L'Hopital's Rule, not L'Hospital's, is used in the evaluation of limits.

Is this a limit question?

Here is a nice video by Sal of Khan Academy, with an introduction to it.

www.khanacademy.org/math/ap-calculus-ab/ab-diff-contextual-applications-new/ab-4-7/v/introduction-to-l-hopital-s-rule

((te^7t)/7)-((e^7t)/49) = e^(7t) (7t-1)/49

What is the limit on t?
t->0 : no problem
t->∞ : ∞
t->-∞ : 0
t -> 1/7 : 0

you need something like 0/0 or 0*∞ of ∞/∞ for l'Hospital's Rule

t is the limit.Is there other way to solve this?

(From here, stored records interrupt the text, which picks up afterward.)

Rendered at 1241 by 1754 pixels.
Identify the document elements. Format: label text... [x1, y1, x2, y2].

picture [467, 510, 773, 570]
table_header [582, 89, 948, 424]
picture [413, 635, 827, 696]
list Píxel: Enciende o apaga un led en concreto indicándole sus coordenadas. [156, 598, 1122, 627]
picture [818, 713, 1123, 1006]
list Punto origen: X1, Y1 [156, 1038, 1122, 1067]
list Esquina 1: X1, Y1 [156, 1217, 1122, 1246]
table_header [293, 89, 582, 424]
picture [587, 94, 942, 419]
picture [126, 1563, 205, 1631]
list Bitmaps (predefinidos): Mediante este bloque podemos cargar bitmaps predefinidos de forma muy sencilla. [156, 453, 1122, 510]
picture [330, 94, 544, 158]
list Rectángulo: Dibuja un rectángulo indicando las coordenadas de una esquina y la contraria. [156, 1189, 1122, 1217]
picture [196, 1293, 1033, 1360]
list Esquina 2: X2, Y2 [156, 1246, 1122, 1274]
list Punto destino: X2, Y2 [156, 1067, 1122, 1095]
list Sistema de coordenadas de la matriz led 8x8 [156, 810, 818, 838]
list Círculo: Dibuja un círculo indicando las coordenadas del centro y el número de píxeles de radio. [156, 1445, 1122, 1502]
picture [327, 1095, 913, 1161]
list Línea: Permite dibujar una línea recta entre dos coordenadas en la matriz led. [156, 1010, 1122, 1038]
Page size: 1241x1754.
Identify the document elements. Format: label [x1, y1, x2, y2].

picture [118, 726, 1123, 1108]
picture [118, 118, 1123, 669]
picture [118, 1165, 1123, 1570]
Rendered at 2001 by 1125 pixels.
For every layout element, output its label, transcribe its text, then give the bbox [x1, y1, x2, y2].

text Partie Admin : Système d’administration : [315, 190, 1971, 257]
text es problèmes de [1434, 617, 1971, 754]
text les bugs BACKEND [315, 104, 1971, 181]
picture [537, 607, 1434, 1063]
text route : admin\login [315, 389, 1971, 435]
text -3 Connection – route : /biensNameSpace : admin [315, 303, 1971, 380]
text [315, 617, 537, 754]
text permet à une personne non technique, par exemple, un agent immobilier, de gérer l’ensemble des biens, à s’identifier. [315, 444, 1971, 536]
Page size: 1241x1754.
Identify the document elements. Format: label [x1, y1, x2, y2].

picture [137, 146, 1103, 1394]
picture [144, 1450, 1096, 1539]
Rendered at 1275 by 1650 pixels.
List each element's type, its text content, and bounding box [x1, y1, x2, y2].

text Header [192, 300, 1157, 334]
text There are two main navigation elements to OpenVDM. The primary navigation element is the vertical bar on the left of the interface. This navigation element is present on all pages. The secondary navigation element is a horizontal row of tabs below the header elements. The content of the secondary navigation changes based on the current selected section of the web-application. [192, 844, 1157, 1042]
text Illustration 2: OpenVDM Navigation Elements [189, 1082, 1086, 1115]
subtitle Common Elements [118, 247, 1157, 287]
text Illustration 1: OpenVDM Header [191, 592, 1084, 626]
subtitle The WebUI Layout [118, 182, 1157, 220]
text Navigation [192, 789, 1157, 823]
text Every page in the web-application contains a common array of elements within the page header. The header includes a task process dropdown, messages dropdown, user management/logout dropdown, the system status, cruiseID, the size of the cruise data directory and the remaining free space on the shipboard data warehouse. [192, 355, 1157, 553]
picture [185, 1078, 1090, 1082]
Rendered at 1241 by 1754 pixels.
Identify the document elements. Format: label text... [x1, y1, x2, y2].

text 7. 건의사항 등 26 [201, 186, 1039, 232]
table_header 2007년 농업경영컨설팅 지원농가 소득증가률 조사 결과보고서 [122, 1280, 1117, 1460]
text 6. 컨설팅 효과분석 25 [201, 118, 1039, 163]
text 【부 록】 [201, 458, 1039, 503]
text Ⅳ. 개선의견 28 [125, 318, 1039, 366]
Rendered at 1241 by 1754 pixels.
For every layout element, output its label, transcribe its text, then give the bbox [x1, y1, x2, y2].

To evaluate the expression ((te^7t)/7)-((e^7t)/49) using l'Hospital's Rule, we need to determine the limit as t approaches 0.

First, let's differentiate the numerator and denominator separately:

The derivative of te^7t with respect to t is given by:

d(te^7t)/dt = e^7t + 7te^7t

Similarly, the derivative of e^7t with respect to t is:

d(e^7t)/dt = 7e^7t

Now, let's substitute these derivatives into the expression:

lim t→0 ((te^7t)/7)-((e^7t)/49)
= lim t→0 ((e^7t + 7te^7t)/7) - ((7e^7t)/49)

Next, let's find the limit of the expression as t approaches 0. We can evaluate it by directly substituting t = 0 into the expression:

((e^7(0) + 7(0)e^7(0))/7) - ((7e^7(0))/49)

Simplifying this expression gives:

(1/7) - (7/49)
= 1/7 - 1/7
= 0

Therefore, using l'Hospital's Rule, we find that the value of ((te^7t)/7)-((e^7t)/49) as t approaches 0 is 0.